Remembering Chris


Artwork by Marshall Ramsey which appeared in my hometown newspaper The Clarion-Ledger.

It’s still hard to believe that it was on this day in 2004 that we lost Christopher Reeve.

Very few times in my life have I experienced the weight of that kind of loss. Losing a grandparent or aunt or uncle is one thing. Losing a beloved parent, or a spouse, or a sibling is of a different nature.

Christopher Reeve had been my boyhood hero, someone that I wanted to be like when I grew up. As Superman he was tall and built and confident, and you could hear it in his voice when he spoke on screen and off. So much so that from the time the first Superman film came out, I wanted to sound like him, and I deliberately trained my voice to sound similar to his.

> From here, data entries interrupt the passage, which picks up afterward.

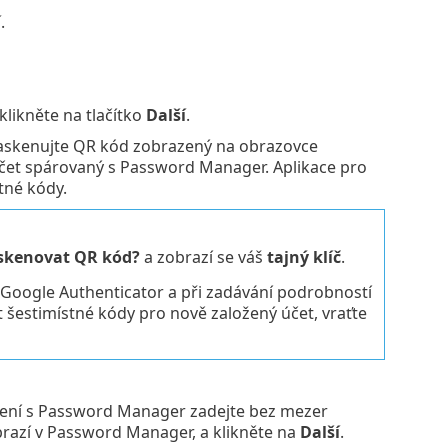
í
.
klikněte na tlačítko
Další
.
naskenujte QR kód zobrazený na obrazovce
 účet spárovaný s Password Manager. Aplikace pro
tné kódy.
skenovat QR kód?
a zobrazí se váš
tajný klíč
.
i Google Authenticator a při zadávání podrobností
t šestimístné kódy pro nově založený účet, vraťte
ízení s Password Manager zadejte bez mezer
brazí v Password Manager, a klikněte na
Další
.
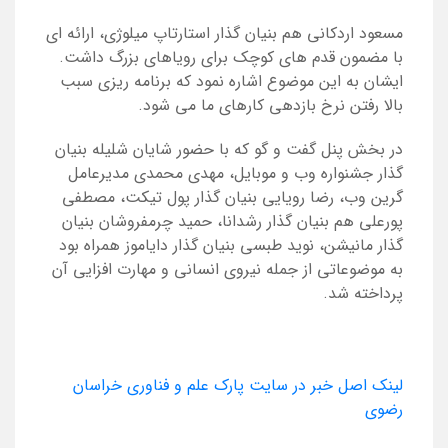
مسعود اردکانی هم بنیان گذار استارتاپ میلوژی، ارائه ای
با مضمون قدم های کوچک برای رویاهای بزرگ داشت.
ایشان به این موضوع اشاره نمود که برنامه ریزی سبب
بالا رفتن نرخ بازدهی کارهای ما می شود.
در بخش پنل گفت و گو که با حضور شایان شلیله بنیان
گذار جشنواره وب و موبایل، مهدی محمدی مدیرعامل
گرین وب، رضا رویایی بنیان گذار پول تیکت، مصطفی
پورعلی هم بنیان گذار رشدانا، حمید چرمفروشان بنیان
گذار مانیشن، نوید طبسی بنیان گذار دایاموز همراه بود
به موضوعاتی از جمله نیروی انسانی و مهارت افزایی آن
پرداخته شد.
لینک اصل خبر در سایت پارک علم و فناوری خراسان
رضوی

Of course, I followed his career through the 1980s and 1990s whether on film or television, and most certainly through the Superman movies that followed. But when he suffered his accident in 1995, for a time I couldn’t watch the films. It just seemed impossible that someone who appeared larger than life could be injured and unable to move his entire body.

But then he made giant strides to regain his mobility and his life, even if it seemed like a snail’s pace at times. Writing, directing, and a return to acting were all part of who Reeve was, and in the process he found a new and greater purpose in his life. And after a time I found my way back to the Superman films once again.

All that changed on October 10, 2004.

I actually didn’t know that he had passed until the following morning when I drove to work and heard Paul Harvey say those words: “Superman is dead.” And my heart sank in a million pieces. I hadn’t felt that significant a loss since my dad’s death in 2002. And part of me wonders if people felt the same way when another famous Man of Steel, George Reeves, had died in 1959.

And there was only one thing that crossed my mind: call Jim.

My friend Jim Bowers had gotten to meet and know Reeve since the 1990s, and that night we talked and shared stories about Chris. Jim had even told me that Chris refused to see a print of the extended version of Superman IV, the memories of that time in his life still a painful one to remember or discuss.

But our generation still remembers. We still remember how a young man transformed himself into the embodiment of a hero on screen and off, and his impact on the superhero film genre is as big as is his mark on spinal cord research.